Sylvester Stallone Says He ‘Hated’ His ‘Rocky IV’ Co-Star Dolph Lundgren As Soon As He Met Him


Sylvester Stallone does not have warm and fuzzy memories of his first meeting with his Rocky IV co-star Dolph Lundgren back in the 1980s. The actor-director recently told Cannes audiences that when he first met Lundgren — who played Rocky Balboa’s nemesis, Ivan Drago, in the 1985 Rocky sequel — he “hated him immediately.”

Stallone, who was at Cannes to promote his upcoming sequel Rambo V: Last Blood, admitted that his negative thoughts about his future co-star may have stemmed from the fact that he was “literally perfect” and “indestructible,” per Vulture. But he was also exactly the type of guy he needed to play Rocky’s rival.

Not only was the 6-foot-5-inch Lundgren a superhuman specimen, but he nearly did Stallone in during production of the fourth film in the Rocky franchise. During his Cannes appearance, the 72-year-old actor revealed that Dolph Lundgren nearly killed him during the filming of their epic fight scene in the movie.
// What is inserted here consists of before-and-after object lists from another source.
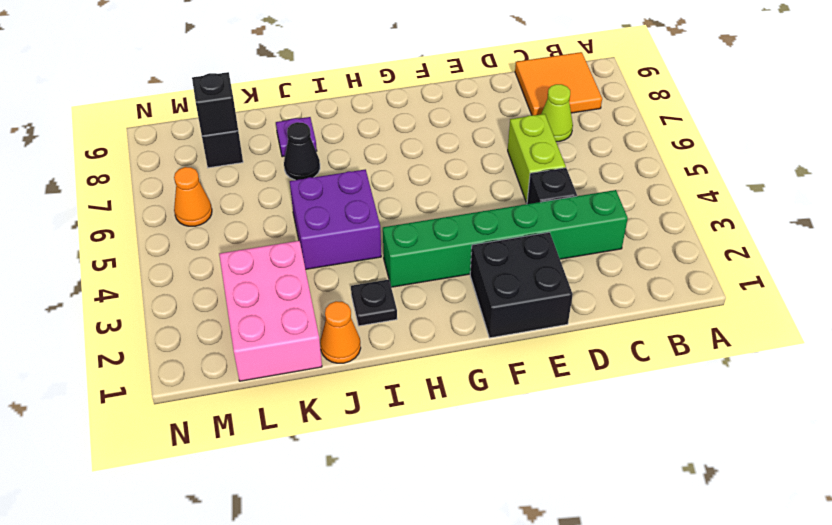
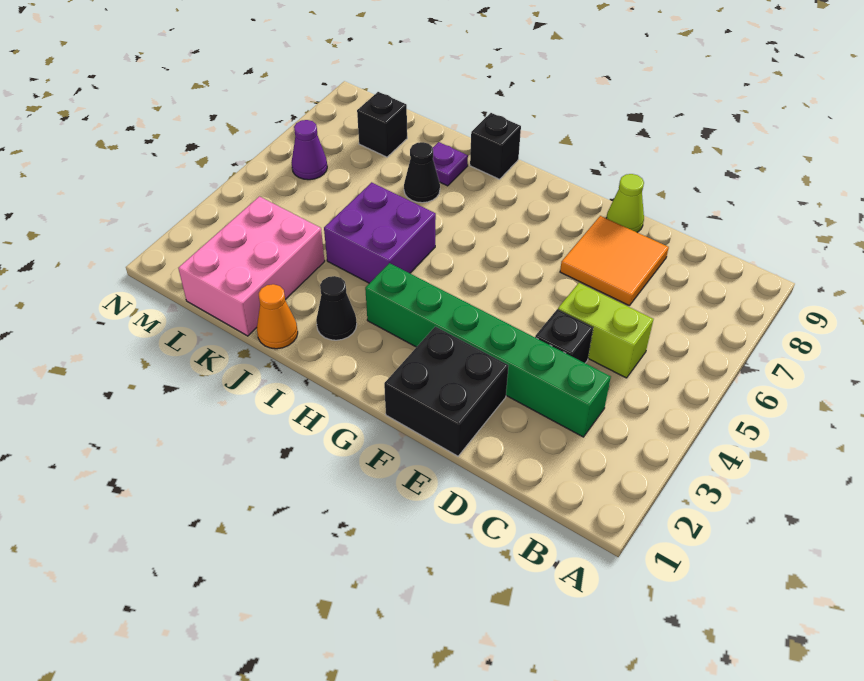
orange tile B8:C9 level 1 -> orange tile D7:E8 level 1
lime cone C7 level 1 -> lime cone E9 level 1
lime brick D5:D6 level 1 -> lime brick C5:D5 level 1
black plate I2 level 1 -> black cone I2 level 1
black brick L8 level 2 -> black brick I9 level 1
orange cone M6 level 1 -> purple cone M6 level 1

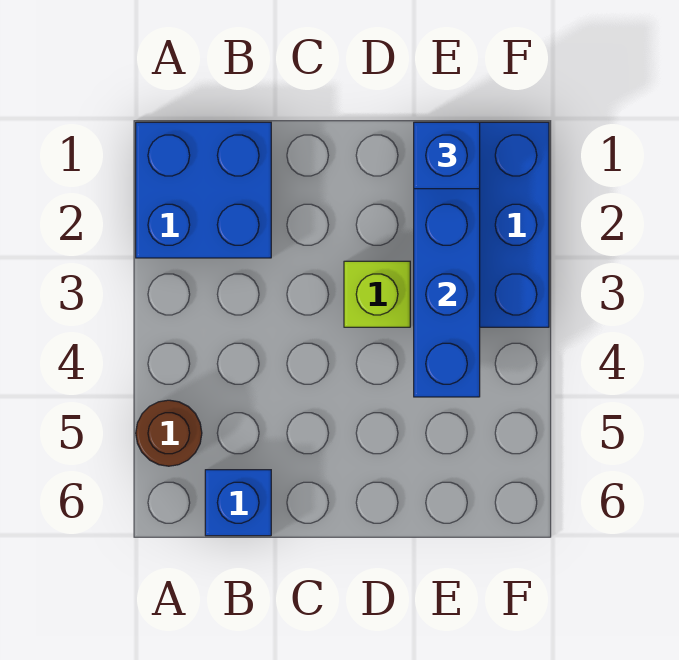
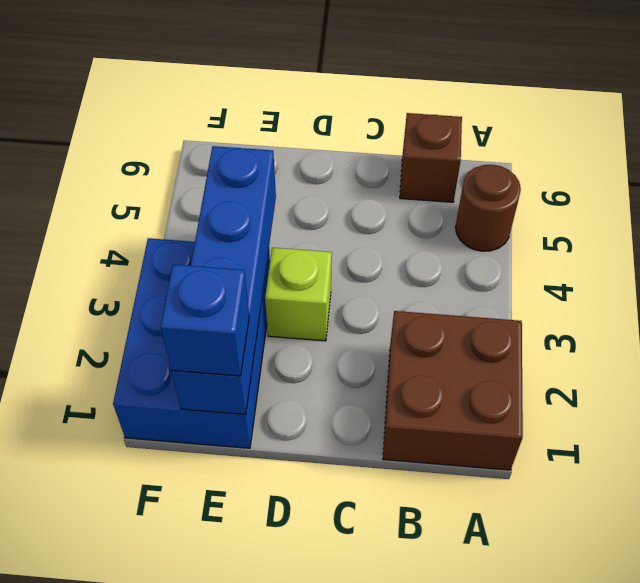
blue brick A1:B2 level 1 -> brown brick A1:B2 level 1
blue brick B6 level 1 -> brown brick B6 level 1

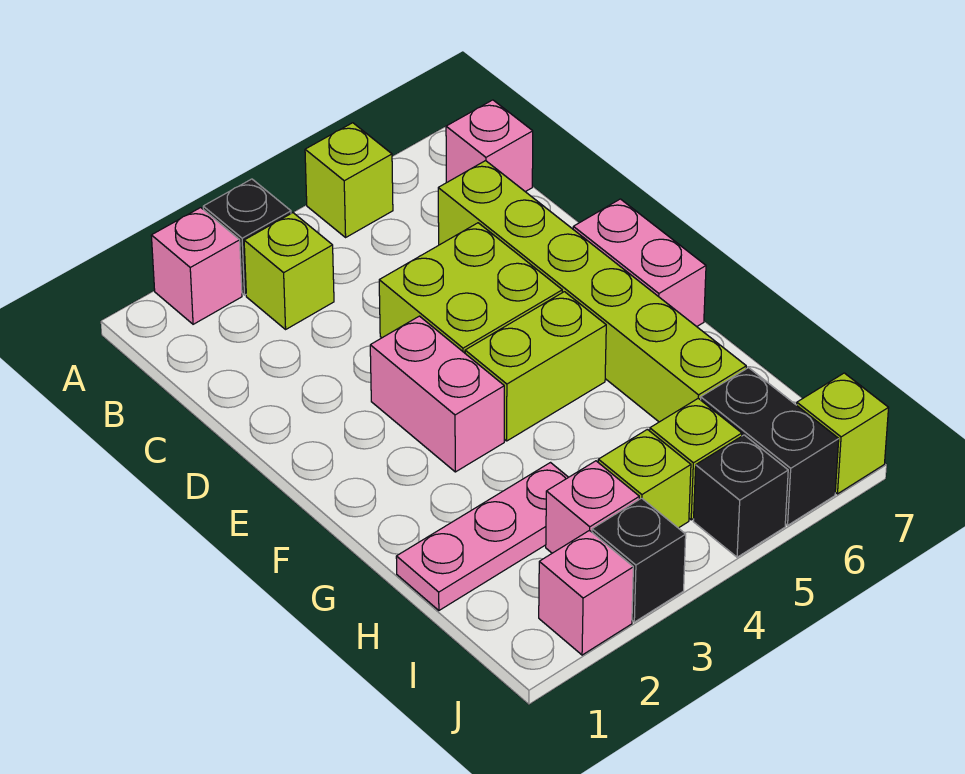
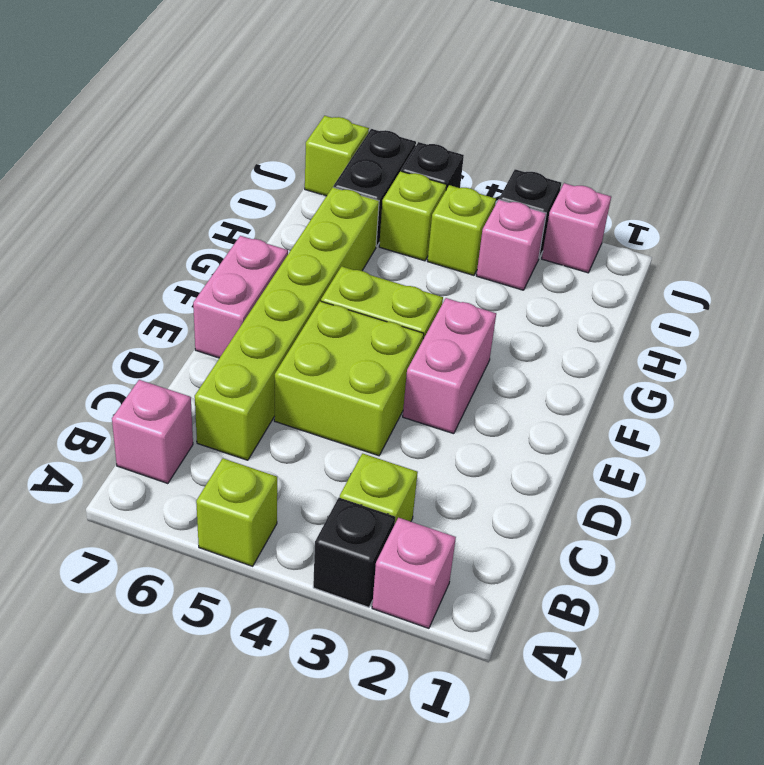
pink plate H1:H3 level 1 -> none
“He hit me so hard he almost stopped my heart. I told him, ‘Why don’t we just do it? Just try to knock me out. Really cut loose as hard as you can.’ That was a really stupid thing to say. Next thing I know, I’m on a low-altitude plane to the emergency room, and I’m in intensive care for four days. And there are all these nuns around.”

During a previous panel discussion, “An Evening With Sylvester Stallone,” posted on YouTube, the Rocky star admitted that he encouraged Dolph Lundgren to really try and knock him out in the fight scene. Still, the blow came so hard that Stallone felt like he had been in a car crash.

“He hit my heart so hard that it banged against my ribs and started to swell, and that usually happens in car accidents. So I was hit by a truck!” Stallone said.

Dolph Lundgren reportedly had no idea he really hurt Stallone until a producer called to tell him the bad news.

Rocky fans will forever remember Dolph Lundgren’s performance as cold-hearted Russian boxer Ivan Drago and his chilling line — “If he dies, he dies” — after he learned that his opponent Apollo Creed (Carl Weathers) was in critical condition after their fight.

While it’s hard to imagine anyone else in the role, Lundgren told Men’s Health he was just “one of 5,000 other guys doing a cattle call audition” and that when he was cast in the movie, he had never even seen a film camera before.

Sylvester Stallone previously told The Hollywood Reporter that he originally had a completely different Ivan Drago in mind, but when Lundgren walked in to audition he “changed the whole concept.” Stallone said he originally pictured Drago as am animal-like “man-beast,” but then “supernatural uber-Viking” Dolph Lundgren walked in. Stallone said he imagined that Lundgren emulated what people may look like in 500 years: “Genetically perfect, engineered to be the athlete of the future.”

Despite his love-hate relationship with his co-star, Sylvester Stallone ultimately trained hard with Dolph Lundgren for five months for the Rocky IV movie. Lundgren’s fame from the film paved the way for subsequent lead roles as He-Man in Masters of the Universe (1987) and Frank Castle in Marvel’s The Punisher (1989). And nearly three decades after their fateful audition meeting, Dolph Lundgren came face-to-face with Sylvester Stallone again in the film The Expendables. In 2018, Lundgren reprised his role as Ivan Drago in the film Creed II.